Dunham does NOT have FAS.
So... what does this mean for Dunham. What does this mean for me? I had accepted this diagnosis without question. I had glued it to my sons permanent record. I had taken that label and quite relieved to have found an "answer" slapped it on his tiny soul and marched confidently to tackle the next task. I finally had an answer. Permanent damage, nothing I can do. Phew! I am "off the hook". Okay I probably didn't go to that extreme but a part of me did. A part of me accepted that as the "answer" the "solution". It is time to adapt again! My oldest daughter made a comment that same week that really hit me. It was a very simple statement but... none the less it struck me. She said "Mom, Dunham just wants to be treated like the other boys. He is tired of being treated like a baby." I realized that because I was so untrusting of his impulsiveness and past behavior issues. I had stopped raising the bar. I had stopped expecting more, trying more, teaching more! I had decided this FAS diagnosis was preventing him from ever advancing and that is where we were. I was ok with that answer. I had decided I would get healthy and give myself "me" time. I would focus on being a happy healthy mom. This wasn't a bad thing. It was a great thing. but.... there was still work to be done. God had presented this knowledge to me at the perfect time. Dunham does not have FAS.
For the past few weeks Dunham's best friend and biggest ally, big sissy, has been working with him several hours a day on his behaviors. I have been focusing a lot of attention on Dunham and raising the bar. He has met every challenge like a champ! Exceeding my expectations every single time. He is now fully potty trained during the day.
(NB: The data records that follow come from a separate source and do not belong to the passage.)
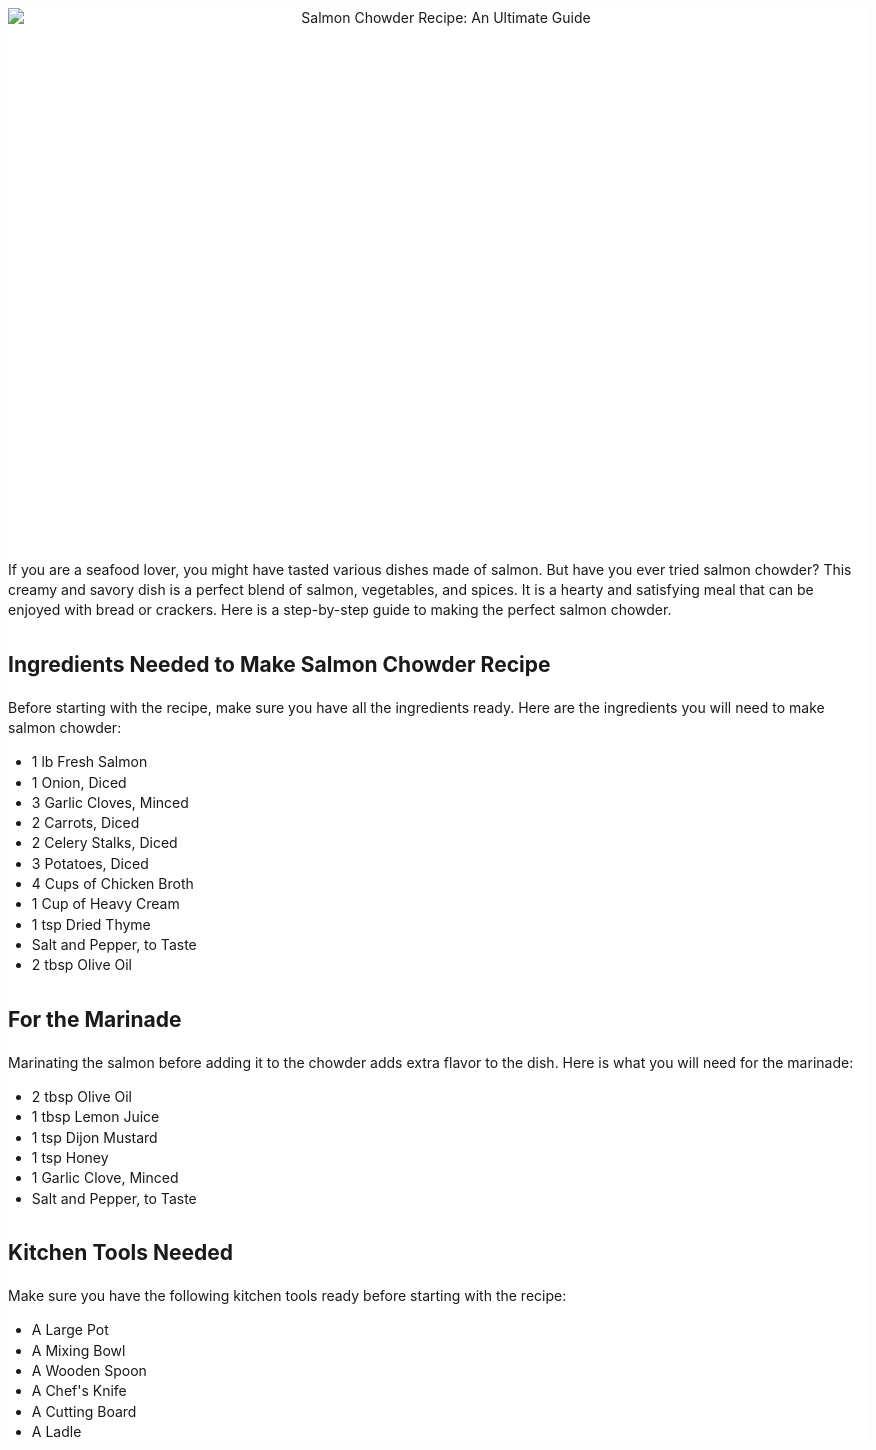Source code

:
 ```yaml
```


<center>
	<img src="https://tse1.mm.bing.net/th?q=Salmon%20Chowder%20Recipe%3A%20An%20Ultimate%20Guide&w=800&h=500&c=1&rs=1" alt="Salmon Chowder Recipe: An Ultimate Guide" width="800" height="500" style="display: block; width: 100%; height: auto">
</center>

<p>If you are a seafood lover, you might have tasted various dishes made of salmon. But have you ever tried salmon chowder? This creamy and savory dish is a perfect blend of salmon, vegetables, and spices. It is a hearty and satisfying meal that can be enjoyed with bread or crackers. Here is a step-by-step guide to making the perfect salmon chowder.</p>

<h2>Ingredients Needed to Make Salmon Chowder Recipe</h2>

<p>Before starting with the recipe, make sure you have all the ingredients ready. Here are the ingredients you will need to make salmon chowder:</p>

<ul>
<li>1 lb Fresh Salmon</li>
<li>1 Onion, Diced</li>
<li>3 Garlic Cloves, Minced</li>
<li>2 Carrots, Diced</li>
<li>2 Celery Stalks, Diced</li>
<li>3 Potatoes, Diced</li>
<li>4 Cups of Chicken Broth</li>
<li>1 Cup of Heavy Cream</li>
<li>1 tsp Dried Thyme</li>
<li>Salt and Pepper, to Taste</li>
<li>2 tbsp Olive Oil</li>
</ul>

<h2>For the Marinade</h2>

<p>Marinating the salmon before adding it to the chowder adds extra flavor to the dish. Here is what you will need for the marinade:</p>

<ul>
<li>2 tbsp Olive Oil</li>
<li>1 tbsp Lemon Juice</li>
<li>1 tsp Dijon Mustard</li>
<li>1 tsp Honey</li>
<li>1 Garlic Clove, Minced</li>
<li>Salt and Pepper, to Taste</li>
</ul>

<h2>Kitchen Tools Needed</h2>

<p>Make sure you have the following kitchen tools ready before starting with the recipe:</p>

<ul>
<li>A Large Pot</li>
<li>A Mixing Bowl</li>
<li>A Wooden Spoon</li>
<li>A Chef's Knife</li>
<li>A Cutting Board</li>
<li>A Ladle</li>
</ul>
Only wearing underwear and never having accidents. His yelling and throwing have improved about 50% in just a couple of weeks! His therapists have all commented on the change and how much he has improved so quickly!
I tend to think, move, and process things quickly! If there are improvements to myself, my kids, my home, anything, that needs to be done! I tend to do it fast! If you have followed my family on Facebook you may have already noticed this trait ;) both my husband and I are this way. Once I made this realization in my mind, I asked myself... what else am I doing to hold back my children?! I hire all these professionals to work with them, I work day and night to provide them the tools they need.... am I holding them back!? Yes. The answer is yes. I don't tend to feel sorry for myself. I swallowed this huge humility pill fairly quickly and then set about "fixing" it! I handed Lettie a spoon and yogurt. She ate that yogurt like an expert! I began to raise the bar for all of my children across the board and they have not disappointed! Why? Why was I holding them back? Several reasons. One because they are my "babies" and I really love babies! ;) Two, because I did what was convenient for me. Feeding Lettie and Anna a yogurt is quick, less messy. I have six kids! I did what was fast. But I was a fool. Lettie made less of a mess than mommy! and she can do it herself if given the chance. Third, I enjoy caring for my children. I like doing things for them. Unfortunately I was doing TOO MUCH for them! and this was holding them back.
So, I have a challenge for you. What have you been doing to hold your kids back? What diagnosis have you accepted as fact that could use more research? What have you accepted as resolved that may not be the best solution?
It is hard to go back to those challenging dark places when you have finally found "light" but perhaps it deserves a second look?